Avec 25 députés, l'Unité Populaire est aujourd'hui le troisième groupe en importance au Parlement. Il est dirigé par Panagiotis Lafazanis qui a été ministre de l'Energie de Tsipras. En vertu de la Constitution grecque, si des élections sont convoquées dans la même année que le dernier scrutin, le président demande d'abord aux deux principaux partis d'opposition de tenter de former un gouvernement. En cas d’échec de nouvelles élections ont lieu.

Vendredi, Pavlopoulos a donné pour mandat au principal parti d'opposition, Nouvelle Démocratie, de tenter de former un gouvernement dans les trois jours. Comme ND et ses alliés ne seront probablement pas en mesure d'obtenir une majorité, il est prévu que la tâche sera confiée ensuite à Unité populaire.

Un communiqué d’Unité populaire déclare qu'elle tentera des négociations avec les forces « anti-austérité » dont le Parti communiste grec stalinien (KKE), bien que cela ne donne pas de réelle possibilité d'une coalition viable. Cette démarche semble plutôt être un mécanisme pour intégrer le KKE et de petits groupes politiques dans une alliance politique.

S'exprimant à la station de radio Parapolitika, le Secrétaire général du KKE, Dimitris Koutsoubas, a avancé la perspective d'une future collaboration avec le nouveau parti. Tsipras convoquerait des élections « très bientôt», a-t-il affirmé, « très précisément pour que ses rivaux internes du parti, ainsi que les partis d'opposition bourgeois, ne soient pas en mesure de s'organiser. »

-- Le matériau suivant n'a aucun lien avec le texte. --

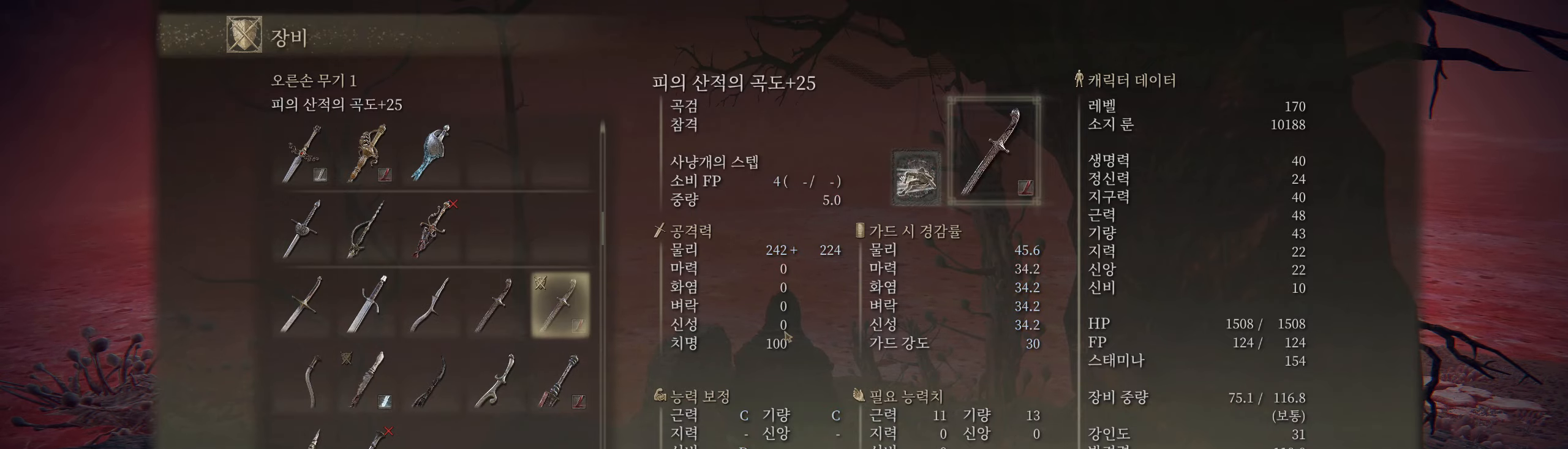
{"buttons": [], "left_stick": "center", "events": [[66, "B", "down"], [200, "B", "up"]]}
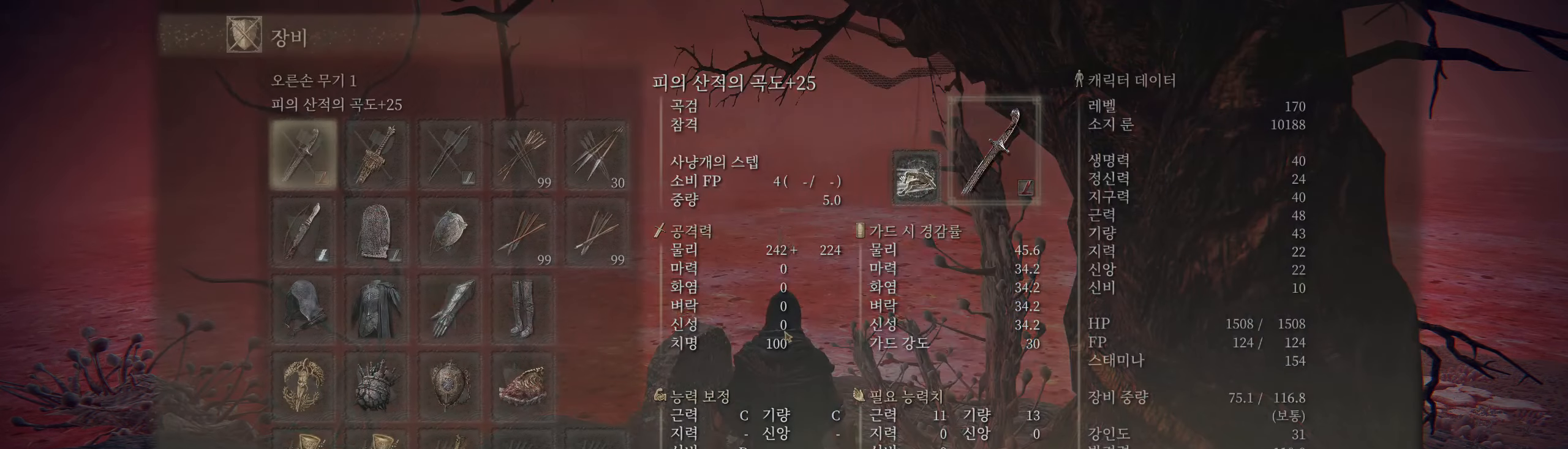
{"buttons": [], "left_stick": "center", "events": [[100, "B", "down"], [200, "B", "up"]]}
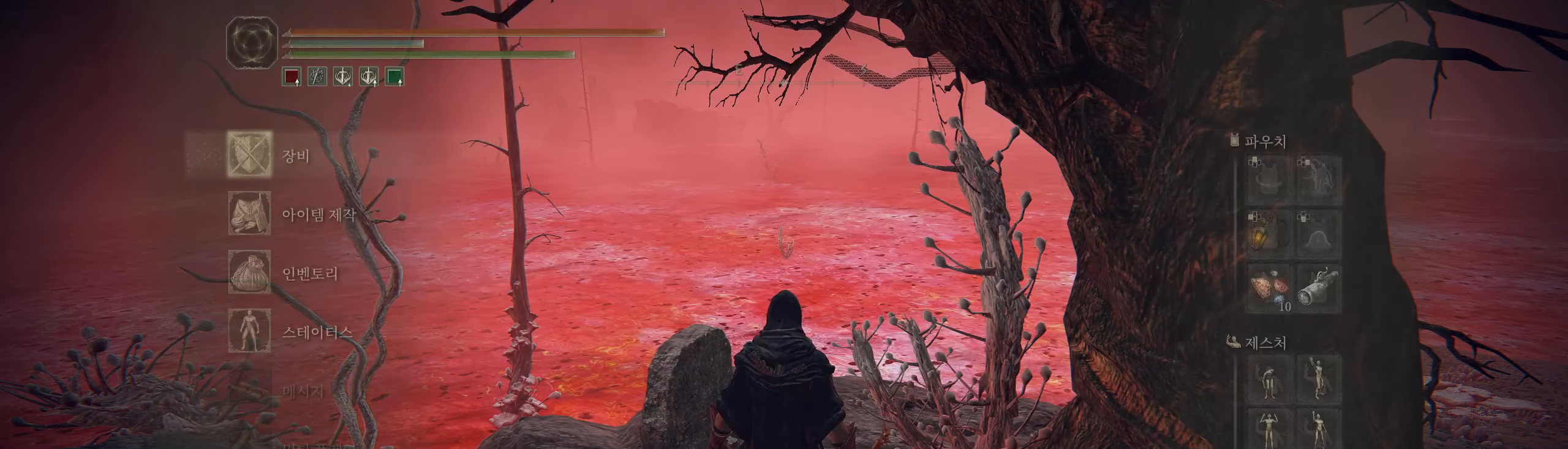
{"buttons": [], "left_stick": "center", "events": [[366, "B", "down"], [466, "B", "up"]]}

La trahison de Syriza et les manœuvres cyniques de la Plate-forme de gauche vont conduire à un renforcement des forces les plus à droite et fascistes. Les actions de Syriza depuis l'élection sont un réquisitoire dévastateur contre tout ceux dans la pseudo-gauche qui ont affirmé que soutenir le gouvernement Tsipras, était un moyen de lutte contre l'austérité et contre la menace du fascisme en Grèce.

Syriza, dont la première action une fois au pouvoir fut de former une coalition avec le parti ouvertement xénophobe des Grecs indépendants, ne fera que se déplacer encore plus à droite.

Dans ce contexte, les commentaires vendredi du ministre du Travail de Syriza George Katrougalos étaient frappants. A un journaliste de la BBC qui voulait savoir si l'adoption de l'austérité par Syriza signifiait qu’il y avait un risque de montée du soutien aux partis de droite, Katrougalos a répondu qu'il n'existait plus de « confrontation typique entre gauche et droite ».